I understand the problems associated with getting and keeping a vertical frame at the bottom of a page. I've managed to get a whole-page frame immediately in front of an existing title frame; and also one immediately after a section break and before an existing frame. It took brain surgery to do these things, of course. If one adds two full-page frames at the start of a score, one can have a double-sided front cover, but this renders the footer feature useless, because MuseScore takes the cover as page 1, not the first page of the music.
If you can locate a score where $C does not work, feel free to post it so we can take a look. As for cover pages, consider using a page layout / desktop publishing program for that and then loading a PDF version of your score into there.
THanks for the info Marc.
You can tel MuseScore where to start page numbering, and that start could be negative resulting in no numerous shown for page numbers below 1, and I think also in shifting the $C to the page with the number 1
Thanks, Marc. I've had years of using Overture and creating cover pages, indexes, etc. in Word or Open Office. I've used Fineprint & pdfFactory for assembling multi-source documents etc.. But I'd just love to be able to get everything in one document for a change, instead of having 3 or 4 documents for a piece. MuseScore is proving quite illuminating - the ability to join existing scores into one looks set to be crucial for a current project.
Yes, page numbering can start late, but if you want to embellish the page number by (say) dashes, e.g. - $p - , then the dashes appear before page 1, and it seems they can't be hidden by placing a blank graphic over them. (The footer starts at the beginning, not at the chosen page 1).
Marc: I've just uploaded a second version of Come Live With Me, which has $C but shows the copyright message on all four pages.

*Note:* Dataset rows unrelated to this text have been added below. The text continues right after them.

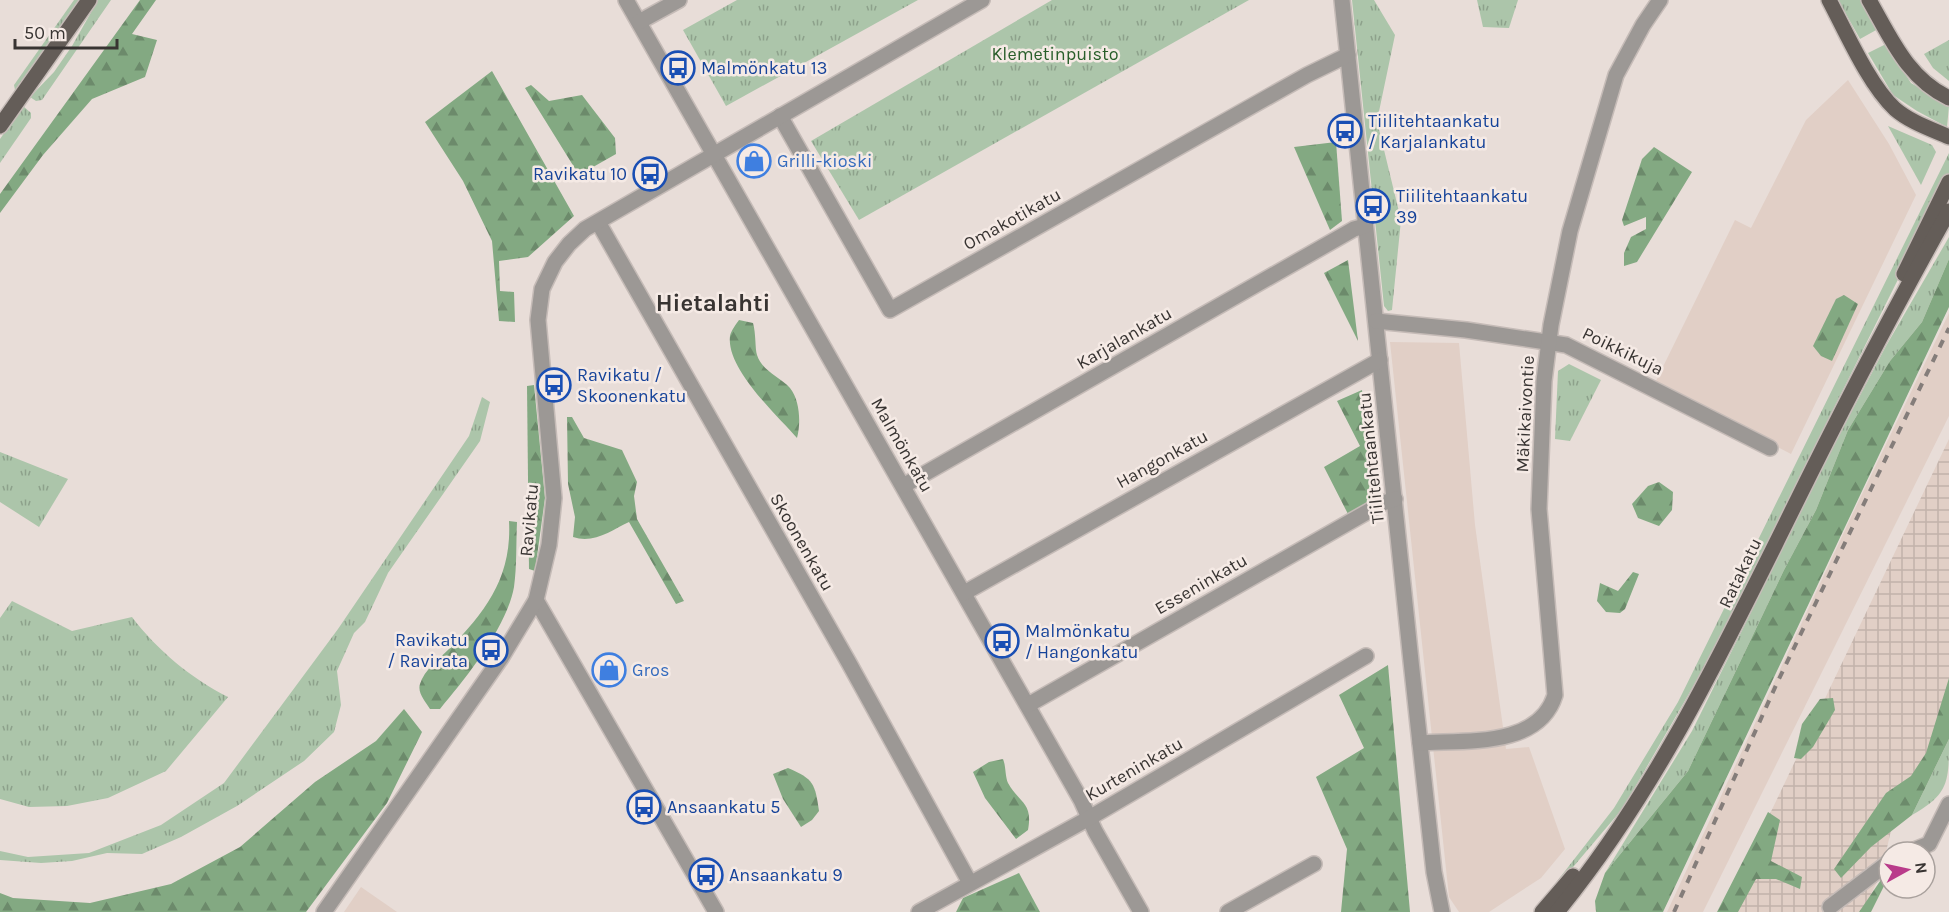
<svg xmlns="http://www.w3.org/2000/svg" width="1949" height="912" viewBox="0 0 1949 912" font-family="Karla,sans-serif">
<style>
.built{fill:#e1cfc6}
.industrial{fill:url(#industrial-grid)}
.grass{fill:url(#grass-tufts)}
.forest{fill:url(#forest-firs)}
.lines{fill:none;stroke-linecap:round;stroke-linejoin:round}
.minor-casing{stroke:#c5bbb7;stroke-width:18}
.major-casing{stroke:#c5bbb7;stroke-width:18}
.minor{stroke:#9c9895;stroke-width:15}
.major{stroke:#645d58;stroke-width:15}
.rail{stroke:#847d7a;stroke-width:4;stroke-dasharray:8 8;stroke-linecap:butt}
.labels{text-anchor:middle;stroke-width:5;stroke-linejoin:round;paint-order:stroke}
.park-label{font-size:18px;fill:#295e2a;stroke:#f5eae5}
.transit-label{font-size:18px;fill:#164399;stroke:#f5eae5;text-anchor:start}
.shop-label{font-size:18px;fill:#366cbe;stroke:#f5eae5;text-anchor:start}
.street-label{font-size:18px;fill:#383432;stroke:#f5eae5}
.district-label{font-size:24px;font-weight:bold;fill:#383432;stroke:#f5eae5}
</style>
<defs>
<pattern id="industrial-grid" width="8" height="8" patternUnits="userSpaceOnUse" patternTransform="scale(1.5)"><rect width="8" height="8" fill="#e1cfc6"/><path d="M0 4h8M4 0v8" fill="none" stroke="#c2b2ab"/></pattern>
<pattern id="grass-tufts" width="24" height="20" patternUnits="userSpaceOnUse" patternTransform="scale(1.5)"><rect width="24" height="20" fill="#acc5aa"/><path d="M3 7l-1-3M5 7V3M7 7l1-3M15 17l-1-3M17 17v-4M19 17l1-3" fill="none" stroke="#8da18b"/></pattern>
<pattern id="forest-firs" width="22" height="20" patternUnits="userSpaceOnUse" patternTransform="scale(1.5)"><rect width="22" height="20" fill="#83a982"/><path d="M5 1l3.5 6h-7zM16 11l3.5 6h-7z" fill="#6c8a6b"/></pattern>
</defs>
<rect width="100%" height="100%" fill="#e8ddd8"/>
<g class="built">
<polygon points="1848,80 1889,144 1916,195 1791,454 1655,383 1735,220 1751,228 1806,120"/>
<polygon points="1949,313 1949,416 1703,912 1667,912 1852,515"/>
<polygon points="1390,342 1459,343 1475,525 1506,749 1529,747 1565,849 1541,878 1489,912 1459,912 1449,897"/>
<polygon points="361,887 397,912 344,912"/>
</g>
<polygon class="industrial" points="1949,439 1949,712 1895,813 1881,874 1862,912 1723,912"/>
<g class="grass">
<polygon points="74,0 79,0 15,90 14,85"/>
<polygon points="98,0 111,0 42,100 36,101 30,97 54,72 72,46"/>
<polygon points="737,0 918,0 726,106 683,30"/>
<polygon points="1052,0 1249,0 859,220 811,141"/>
<polygon points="1352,0 1374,0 1395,35 1377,121 1401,220 1392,310 1388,311 1384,306"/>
<polygon points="1477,0 1518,0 1509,28 1483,27"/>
<polygon points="1838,0 1861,0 1878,29 1860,39"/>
<polygon points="1949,40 1949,81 1933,68 1924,54"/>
<polygon points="1886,44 1911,83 1949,106 1947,127 1917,111 1893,95 1868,53"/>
<polygon points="23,106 31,113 31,118 0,163 0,139"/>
<polygon points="1888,126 1932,145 1936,152 1921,185"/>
<polygon points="1949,153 1949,177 1709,659 1623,808 1552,892 1551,889 1614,808 1678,702"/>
<polygon points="1949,237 1949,259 1922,322 1890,361 1848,430 1816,510 1784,570 1688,771 1605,873 1692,731 1836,441 1886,346"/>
<polygon points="1569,364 1601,380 1570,441 1555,439 1558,371"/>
<polygon points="482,397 490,402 480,441 388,573 365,622 354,633 337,671 341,705 334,732 304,761 237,806 181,837 142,854 107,853 72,861 41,863 0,860 0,851 28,857 89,853 161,825 224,783 338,629 469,436"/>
<polygon points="0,452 68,479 39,527 0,502"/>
<path d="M12 601 72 631 132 617C157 650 192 679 228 697L166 771 108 798 67 806 29 807 0 799V618Z"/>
<path d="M1949 739C1949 782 1949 794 1912 815Z"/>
</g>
<g class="forest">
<polygon points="140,0 156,0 132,34 157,40 145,77 92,99 43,155 0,213 0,194"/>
<polygon points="492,71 574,216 528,257 499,261 500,291 514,292 515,322 499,321 492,241 463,181 425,122"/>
<polygon points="531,85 549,101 582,95 615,138 616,154 579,175 525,88"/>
<polygon points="1336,142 1342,221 1330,230 1294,147"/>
<polygon points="1654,147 1692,172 1637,262 1624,266 1624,253 1631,237 1646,229 1646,217 1624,226 1622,220 1642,159"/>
<polygon points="1949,259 1949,307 1663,912 1596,912 1595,901 1605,873 1688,771 1784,570 1816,510 1848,430 1890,361 1922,322"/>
<polygon points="1348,260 1358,341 1324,273"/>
<polygon points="1844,295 1858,304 1832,361 1821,356 1813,346 1836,299"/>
<path d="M739 320 753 323C756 333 755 349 757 355 762 371 780 377 790 388 800 400 801 424 797 438 777 415 726 369 730 336 731 331 736 324 739 320Z"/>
<polygon points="534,385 545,498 535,571 529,569 527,386"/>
<polygon points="1362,390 1374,502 1349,516 1324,467 1360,446 1337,401"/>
<path d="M567 417H572L584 438 622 450 637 482 634 496 637 519 684 601 676 604 629 522C612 530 594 544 573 537L575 517 568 484Z"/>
<polygon points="1659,482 1673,492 1672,510 1659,526 1638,518 1632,504 1648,486"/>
<path d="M509 521 517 522C516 543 517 566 514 587 507 627 466 678 440 709H430C426 702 417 693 420 684 424 670 439 659 449 649 486 611 512 577 509 521Z"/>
<polygon points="1633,572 1639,574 1625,609 1620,613 1606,612 1597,601 1600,583 1618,591"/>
<polygon points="1388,665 1410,912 1341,912 1347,849 1316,777 1364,748 1339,695"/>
<polygon points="1949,678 1949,739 1912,815 1871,847 1841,878 1834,869 1886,793 1911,776 1926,753"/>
<polygon points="1833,698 1835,710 1813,747 1801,759 1794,758 1802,724 1820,699"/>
<polygon points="404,709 422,732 387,803 306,912 0,912 0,893 13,898 90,903 171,884 240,847 315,782 376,741"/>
<path d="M1003 759C1006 766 1005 776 1008 783 1020 804 1033 802 1028 830L1016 839 985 798 973 772 989 762Z"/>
<path d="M788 768C814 779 815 784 819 811L812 820 801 827 783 799 773 774Z"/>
<polygon points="1768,812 1780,820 1771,861 1802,877 1800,889 1776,879 1756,879 1738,912 1717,912"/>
<polygon points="1889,868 1889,876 1871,912 1859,912"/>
<polygon points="1019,873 1040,912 956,912 963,898"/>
</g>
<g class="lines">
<defs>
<g id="minor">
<polyline points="626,0 1081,800 1095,831 1141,912"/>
<polyline points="1342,0 1411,661 1434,872 1442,912"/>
<polyline points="639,22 679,0"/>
<polyline points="780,116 890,310 1307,75 1348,55"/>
<polyline points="598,222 849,663 970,883"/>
<polyline points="1376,321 1466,330 1566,345 1770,448"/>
<polyline points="903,486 1354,229 1365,226"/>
<polyline points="964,593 1380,360"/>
<polyline points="536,600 716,912"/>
<polyline points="1028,705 1383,503 1395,499"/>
<path d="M1420 743C1465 740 1539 748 1555 695L1539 509 1544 381 1551 325 1570 231 1616 75 1643 25 1660 0"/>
<polyline points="1909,852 1929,844 1949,804"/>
<polyline points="1830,907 1889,862"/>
<polyline points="324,912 501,658 536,600 549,545 554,498 538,320 542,289 555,262 569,244 585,229 982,0"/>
<polyline points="919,912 1091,817 1366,656"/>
<polyline points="1228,912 1314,864"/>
</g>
<g id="major">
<path d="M1829 0C1846 32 1869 85 1895 109 1910 122 1931 129 1949 137"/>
<path d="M1869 0C1891 38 1907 78 1949 98"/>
<polyline points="0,126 89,0"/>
<polyline points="1904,274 1949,182"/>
<polyline points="1542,912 1573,876"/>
<path d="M1557 912C1653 795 1718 660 1785 525 1837 419 1891 314 1949 211"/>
</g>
</defs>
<use href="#minor" class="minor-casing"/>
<use href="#major" class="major-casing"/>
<use href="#minor" class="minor"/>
<use href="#major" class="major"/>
<polyline class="rail" points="1674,912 1777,683 1949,328"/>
</g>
<defs>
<symbol id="bus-ring" viewBox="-11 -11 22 22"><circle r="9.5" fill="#f5eae5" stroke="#1a4fb4" stroke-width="1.5"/><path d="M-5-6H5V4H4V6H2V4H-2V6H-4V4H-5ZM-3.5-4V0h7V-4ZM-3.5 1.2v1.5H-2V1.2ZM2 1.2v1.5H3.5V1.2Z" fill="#1a4fb4"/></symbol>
<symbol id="shop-ring" viewBox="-11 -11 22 22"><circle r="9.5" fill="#f5eae5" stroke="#3f7fe0" stroke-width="1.5"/><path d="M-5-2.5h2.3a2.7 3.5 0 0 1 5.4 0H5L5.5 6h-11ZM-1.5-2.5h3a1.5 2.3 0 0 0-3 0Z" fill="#3f7fe0"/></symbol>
</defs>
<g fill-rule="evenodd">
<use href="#bus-ring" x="659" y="49" width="38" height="38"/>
<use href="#bus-ring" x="1326" y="112" width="38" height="38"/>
<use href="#shop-ring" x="735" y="142" width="38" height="38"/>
<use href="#bus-ring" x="631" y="155" width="38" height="38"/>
<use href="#bus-ring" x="1354" y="187" width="38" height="38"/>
<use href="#bus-ring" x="535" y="366" width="38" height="38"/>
<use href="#bus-ring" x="983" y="622" width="38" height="38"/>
<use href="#bus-ring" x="472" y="631" width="38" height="38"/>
<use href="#shop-ring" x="590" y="651" width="38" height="38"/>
<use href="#bus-ring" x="625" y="788" width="38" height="38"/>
<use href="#bus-ring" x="687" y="856" width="38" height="38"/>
</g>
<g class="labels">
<g class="park-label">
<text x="1055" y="60">Klemetinpuisto</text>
</g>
<g class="transit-label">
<text x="701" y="74">Malmönkatu 13</text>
<text x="1368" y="127">Tiilitehtaankatu<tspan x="1368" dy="21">/ Karjalankatu</tspan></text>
<text x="627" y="180" text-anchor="end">Ravikatu 10</text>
<text x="1396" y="202">Tiilitehtaankatu<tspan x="1396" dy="21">39</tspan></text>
<text x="577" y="381">Ravikatu /<tspan x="577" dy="21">Skoonenkatu</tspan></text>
<text x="1025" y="637">Malmönkatu<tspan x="1025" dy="21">/ Hangonkatu</tspan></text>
<text x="468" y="646" text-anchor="end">Ravikatu<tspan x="468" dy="21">/ Ravirata</tspan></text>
<text x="667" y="813">Ansaankatu 5</text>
<text x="729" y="881">Ansaankatu 9</text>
</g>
<g class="shop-label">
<text x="777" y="167">Grilli-kioski</text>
<text x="632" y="676">Gros</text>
</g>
<g class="street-label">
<text transform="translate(1012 219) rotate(-29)" y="6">Omakotikatu</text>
<text transform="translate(1124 338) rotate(-30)" y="6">Karjalankatu</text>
<text transform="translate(1623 351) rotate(26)" y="6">Poikkikuja</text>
<text transform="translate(1525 414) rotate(-87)" y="6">Mäkikaivontie</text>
<text transform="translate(902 445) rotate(60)" y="6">Malmönkatu</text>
<text transform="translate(1371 458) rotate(-96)" y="6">Tiilitehtaankatu</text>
<text transform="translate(1162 459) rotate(-29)" y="6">Hangonkatu</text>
<text transform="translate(529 520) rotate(-85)" y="6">Ravikatu</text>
<text transform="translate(802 542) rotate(60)" y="6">Skoonenkatu</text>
<text transform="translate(1740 573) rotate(-64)" y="6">Ratakatu</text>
<text transform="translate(1201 584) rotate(-30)" y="6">Esseninkatu</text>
<text transform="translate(1134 769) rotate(-30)" y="6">Kurteninkatu</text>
</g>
<g class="district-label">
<text x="713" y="311">Hietalahti</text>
</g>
</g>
<g transform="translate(1907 870) rotate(82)"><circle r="28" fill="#f5eae5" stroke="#a9a19d" stroke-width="1.5"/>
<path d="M0-4.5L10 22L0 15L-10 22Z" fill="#b93b8a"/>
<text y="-9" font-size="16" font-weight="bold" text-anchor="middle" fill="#383432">N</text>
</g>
<path d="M15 39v9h102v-9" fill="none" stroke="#383432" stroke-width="3"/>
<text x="24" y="39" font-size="18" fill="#383432" stroke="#f5eae5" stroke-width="4.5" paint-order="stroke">50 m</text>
</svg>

You are using "$C 2011 John Kilpatrick (This edition may be freely copied and performed)" instead of just $C and putting "2011 John Kilpatrick(This edition may be freely copied and performed)" into File/Info/Copyright
$C is not the shortcut for ©, but a macro for showing the meta tag copyright on the 1st page of a score
Check the attached
Got it, thanks.
I've replace the score by a simpler one Copyright test
See also #19780: Add multi-line text area for copyright in New Score Wizard and File -> Score Properties.
Once the proper use of $C ascertained, can we consider this issue solved / fixed / closed rather than simply "by design"?